- _Work required_:
Copy out the text of all the records below exactly as it stands, word for word. Leave the pictures out of your answer.
-- Records follows --
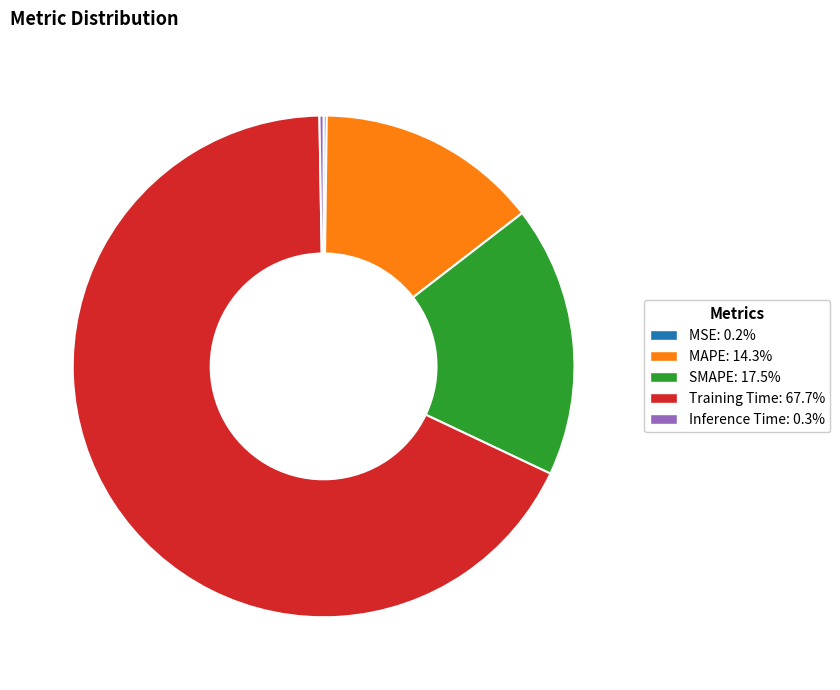

What is the largest slice in the pie chart?

Training Time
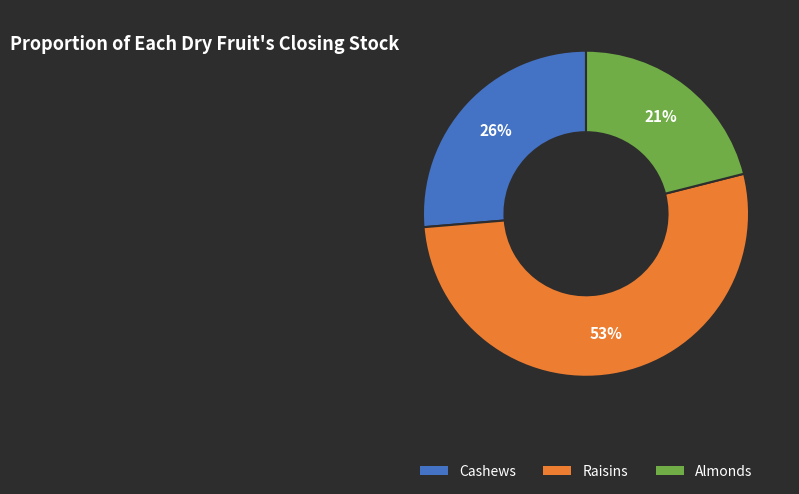

Does any single category account for the majority?

Yes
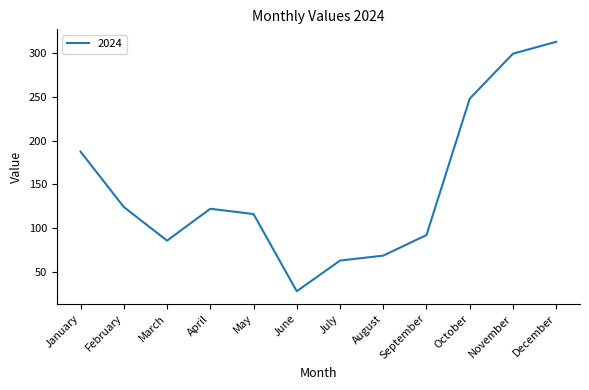

At which category does the data reach its first local peak?

April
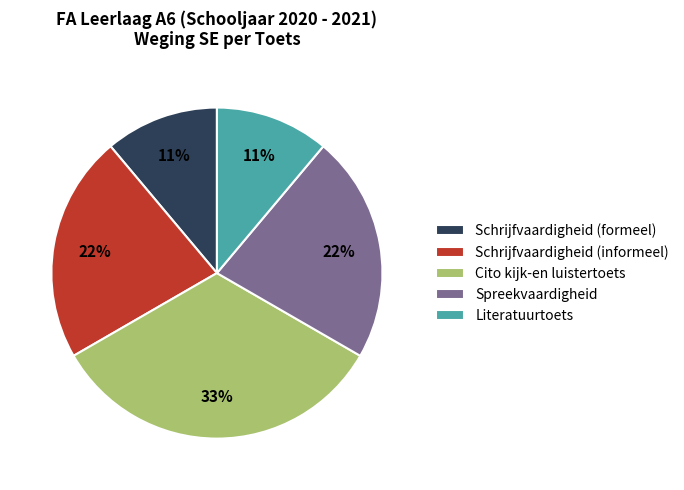

Which category has the biggest portion of the pie?

Cito kijk-en luistertoets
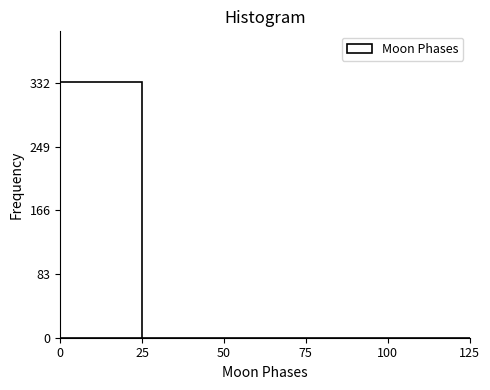

Reading left to right, list every bar in this chart as the range it spans on the x-axis followed by its height. The values are not printed on the chart, so give them approximately, as read against the axis.

0 to 25: 330
25 to 50: 0
50 to 75: 0
75 to 100: 0
100 to 125: 0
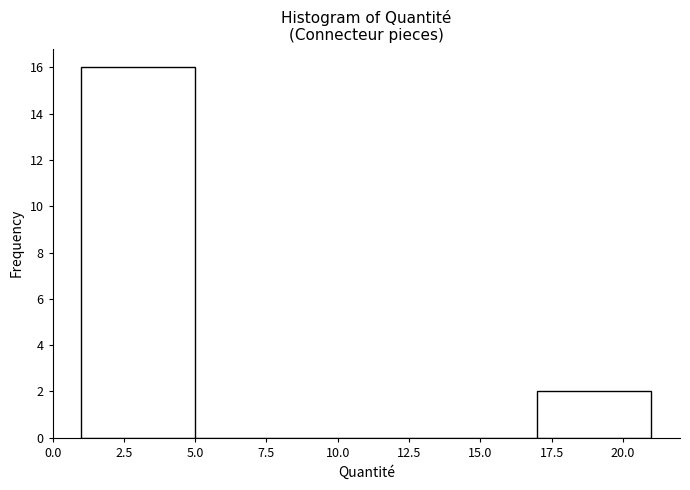

Which range on the x-axis has the tallest bar?

1 to 5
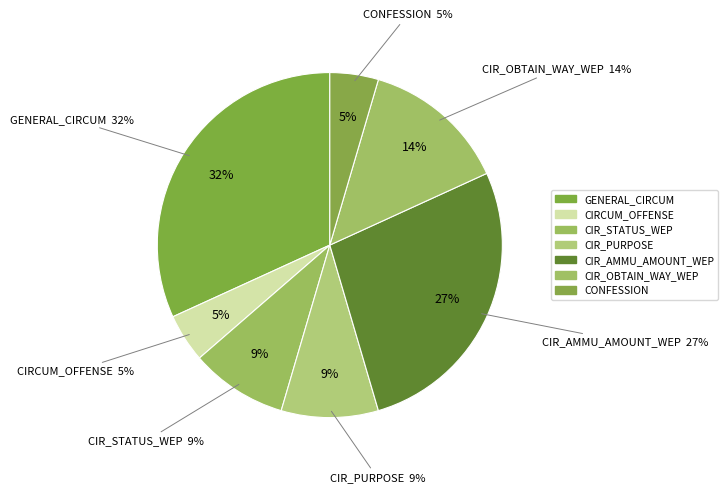

What is the ratio of the value at CIRCUM_OFFENSE to the value at CONFESSION?

1.0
-- Records concluded --
- _Response for this exercise_:
What is the largest slice in the pie chart?

Training Time

Does any single category account for the majority?

Yes

At which category does the data reach its first local peak?

April

Which category has the biggest portion of the pie?

Cito kijk-en luistertoets

Reading left to right, list every bar in this chart as the range it spans on the x-axis followed by its height. The values are not printed on the chart, so give them approximately, as read against the axis.

0 to 25: 330
25 to 50: 0
50 to 75: 0
75 to 100: 0
100 to 125: 0

Which range on the x-axis has the tallest bar?

1 to 5

What is the ratio of the value at CIRCUM_OFFENSE to the value at CONFESSION?

1.0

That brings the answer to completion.